You might have forgotten that Green Bay Packers running backs coach Edgar Bennett concluded his playing career by spending two seasons with the rival Chicago Bears.
Bennett would like to forget those years, too.
Bennett, who was inducted into the Packers Hall of Fame in 2005, was drafted in the fourth round in 1992 and was part of the team's rise to champions. Bennett started his career as a fullback but blossomed into a 1,000-yard rusher in 1995, and he was renowned for his receiving skills — his 78 catches in 1994 is a team record.
His 3,353 rushing yards rank ninth in franchise history, and perhaps more impressively, his 561 rushing yards trail only Dorsey Levens in the team's playoff history.
Plus, Bennett was delightful when the weather was frightful. He had six 100-yard rushing games and one 100-yard receiving game in his career, not to mention 99 rushing yards and a touchdown against Carolina in the 1996 NFC title game. None of those 100-yard performances came earlier than Oct. 29, and one of his best games came when he slopped through a cold and rainy Soldier Field for 105 yards and three touchdowns on Halloween night in 1994.
Bennett tore an Achilles tendon in the 1997 preseason opener, then spent the next two seasons in Chicago. He rushed for 611 yards in 1998 and played sparingly in 1999.
Bennett came back to Green Bay as director of player development in 2001. In 2005, he was named running backs coach by Mike Sherman, a position he retained when Mike McCarthy took over in 2006.
With the Packers and Bears playing on Monday night in Chicago, Bennett spent a few minutes discussing the rivalry with Packer Report.
Packer Report: I know you've been asked this for the last umpteen years, but what is this Packers-Bears rivalry like?
Bennett: It's certainly rich in history. It's the oldest rivalry in pro football. So, a lot of tradition, a lot of history, and it's always been extremely competitive.
Packer Report: What was it like to be on the other sideline of this rivalry?
Bennett: I try not to revisit that. I really don't. I always view myself in the green and gold. I really don't, to be honest with you, like to revisit that. It was a unique situation. Having an opportunity to play for both organizations certainly put a different perspective on things.

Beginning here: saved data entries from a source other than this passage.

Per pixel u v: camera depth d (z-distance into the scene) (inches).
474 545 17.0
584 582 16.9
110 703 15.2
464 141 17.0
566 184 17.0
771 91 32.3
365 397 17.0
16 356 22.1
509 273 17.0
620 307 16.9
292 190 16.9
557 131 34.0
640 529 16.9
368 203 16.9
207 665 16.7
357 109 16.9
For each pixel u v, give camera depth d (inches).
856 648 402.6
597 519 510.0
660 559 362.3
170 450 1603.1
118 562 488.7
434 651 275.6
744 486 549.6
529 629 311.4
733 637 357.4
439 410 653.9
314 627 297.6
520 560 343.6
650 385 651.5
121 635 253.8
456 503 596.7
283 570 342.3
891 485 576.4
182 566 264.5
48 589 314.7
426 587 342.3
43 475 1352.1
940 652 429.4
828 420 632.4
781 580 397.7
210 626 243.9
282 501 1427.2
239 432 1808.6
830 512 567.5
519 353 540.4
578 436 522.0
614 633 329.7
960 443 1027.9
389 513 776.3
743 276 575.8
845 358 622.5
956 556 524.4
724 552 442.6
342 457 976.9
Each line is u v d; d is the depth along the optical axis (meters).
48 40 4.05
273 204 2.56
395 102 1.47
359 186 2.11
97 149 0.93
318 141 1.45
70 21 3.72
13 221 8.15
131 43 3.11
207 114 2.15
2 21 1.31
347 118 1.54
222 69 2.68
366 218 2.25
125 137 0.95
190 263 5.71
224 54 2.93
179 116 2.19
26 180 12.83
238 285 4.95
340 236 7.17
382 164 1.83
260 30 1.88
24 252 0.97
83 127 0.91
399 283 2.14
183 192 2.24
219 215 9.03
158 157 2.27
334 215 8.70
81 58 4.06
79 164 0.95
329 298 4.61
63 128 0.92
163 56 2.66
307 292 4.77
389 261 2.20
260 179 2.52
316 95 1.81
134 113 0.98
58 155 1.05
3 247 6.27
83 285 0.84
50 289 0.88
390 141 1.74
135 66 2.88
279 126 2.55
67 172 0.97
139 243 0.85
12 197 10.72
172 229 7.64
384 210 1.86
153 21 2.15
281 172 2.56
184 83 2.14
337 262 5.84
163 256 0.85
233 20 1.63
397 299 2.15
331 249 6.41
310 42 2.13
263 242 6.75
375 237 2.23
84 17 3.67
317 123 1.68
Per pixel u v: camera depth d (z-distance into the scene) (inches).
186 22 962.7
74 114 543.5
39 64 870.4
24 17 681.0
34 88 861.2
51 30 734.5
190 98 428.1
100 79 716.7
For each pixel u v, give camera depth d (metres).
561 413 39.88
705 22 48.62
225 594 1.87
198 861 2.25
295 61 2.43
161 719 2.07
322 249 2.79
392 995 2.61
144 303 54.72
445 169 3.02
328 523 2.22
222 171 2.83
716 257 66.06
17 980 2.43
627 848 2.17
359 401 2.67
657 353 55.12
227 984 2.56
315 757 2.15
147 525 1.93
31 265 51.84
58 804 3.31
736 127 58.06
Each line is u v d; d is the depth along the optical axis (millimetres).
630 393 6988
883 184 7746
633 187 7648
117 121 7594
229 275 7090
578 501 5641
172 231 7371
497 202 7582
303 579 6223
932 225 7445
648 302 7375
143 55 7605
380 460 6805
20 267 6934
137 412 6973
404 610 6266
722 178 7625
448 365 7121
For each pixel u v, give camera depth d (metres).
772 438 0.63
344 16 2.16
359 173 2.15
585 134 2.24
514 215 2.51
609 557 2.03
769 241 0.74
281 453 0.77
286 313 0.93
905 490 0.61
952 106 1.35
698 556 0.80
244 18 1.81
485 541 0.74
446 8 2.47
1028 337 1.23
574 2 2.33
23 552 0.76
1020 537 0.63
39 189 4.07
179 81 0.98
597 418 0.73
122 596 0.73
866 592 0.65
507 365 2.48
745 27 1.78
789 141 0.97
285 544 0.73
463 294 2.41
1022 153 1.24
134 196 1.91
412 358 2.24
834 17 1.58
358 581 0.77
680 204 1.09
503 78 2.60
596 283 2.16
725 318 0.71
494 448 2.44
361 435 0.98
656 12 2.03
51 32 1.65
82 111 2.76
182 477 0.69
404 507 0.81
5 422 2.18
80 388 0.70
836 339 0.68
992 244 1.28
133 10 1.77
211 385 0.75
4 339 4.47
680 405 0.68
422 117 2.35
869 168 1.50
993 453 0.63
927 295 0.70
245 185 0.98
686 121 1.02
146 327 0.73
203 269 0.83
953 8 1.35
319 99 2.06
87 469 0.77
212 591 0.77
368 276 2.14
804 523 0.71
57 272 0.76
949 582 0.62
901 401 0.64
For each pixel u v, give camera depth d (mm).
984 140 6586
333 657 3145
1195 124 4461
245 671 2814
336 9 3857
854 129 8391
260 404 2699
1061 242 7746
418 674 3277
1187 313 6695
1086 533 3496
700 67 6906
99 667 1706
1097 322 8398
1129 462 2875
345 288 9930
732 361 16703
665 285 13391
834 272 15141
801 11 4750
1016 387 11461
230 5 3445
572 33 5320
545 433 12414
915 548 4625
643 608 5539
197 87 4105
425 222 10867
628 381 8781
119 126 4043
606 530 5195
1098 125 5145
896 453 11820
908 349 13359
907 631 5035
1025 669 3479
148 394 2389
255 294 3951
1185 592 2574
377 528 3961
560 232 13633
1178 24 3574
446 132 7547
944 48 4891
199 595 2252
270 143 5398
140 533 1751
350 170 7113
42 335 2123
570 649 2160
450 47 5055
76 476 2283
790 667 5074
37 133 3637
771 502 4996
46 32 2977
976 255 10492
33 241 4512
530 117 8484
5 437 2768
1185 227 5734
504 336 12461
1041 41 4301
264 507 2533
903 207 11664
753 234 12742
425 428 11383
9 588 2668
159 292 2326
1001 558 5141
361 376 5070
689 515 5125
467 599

Packer Report: Do you still get jazzed up about facing the Bears?
Bennett: For me, it's every game, but certainly when you think of the history and the players that played and laid the groundwork as far as what this rivalry truly is all about. When you think about those guys, the organization, the history, the tradition, it's an all-time classic.
Packer Report: Do you give a history lesson to your guys?
Bennett: For the most part, coach (McCarthy), since Day 1, kind of made it clear as far as what this rivalry is all about and what these two organizations have been about over the course of history. Certainly, we educate the guys so they know going into it.
Packer Report: Is it as big of deal for today's players as it was back when you played?
Bennett: I think so. I think so. I think so. It's still an extremely competitive game. Both teams, regardless of the records, you can throw all of that stuff out the window. Both teams are going to line up and they're going to play football the way football is meant to be played.
Packer Report: Switching gears, the guy you shared time in the backfield with, Dorsey Levens, was selected for the Packers Hall of Fame this week. You were in his shoes a few years ago. What's that like?
Bennett: When you think about our organization, our history, to be a part of that fraternity, it's special. It's special. You think about what this organization stands for and the players that played before you, the history, the tradition, some of the legends that have played in Lambeau Field, it's special. Unlike any other place.
Packer Report: Before I let you go, any Packers-Bears memories that stand out?
Bennett: I have some. To be honest with you as far as some of the games, certainly, I have a ton of memories. Having an opportunity to play those guys in Lambeau Field was special, but also going back into Soldier Field, that was special, as well. It's a rivalry, but it's also ... I don't want to get into some of the stories (laughs). For the most part, it's about the tradition, the rivalry and the competitive nature of our two organizations.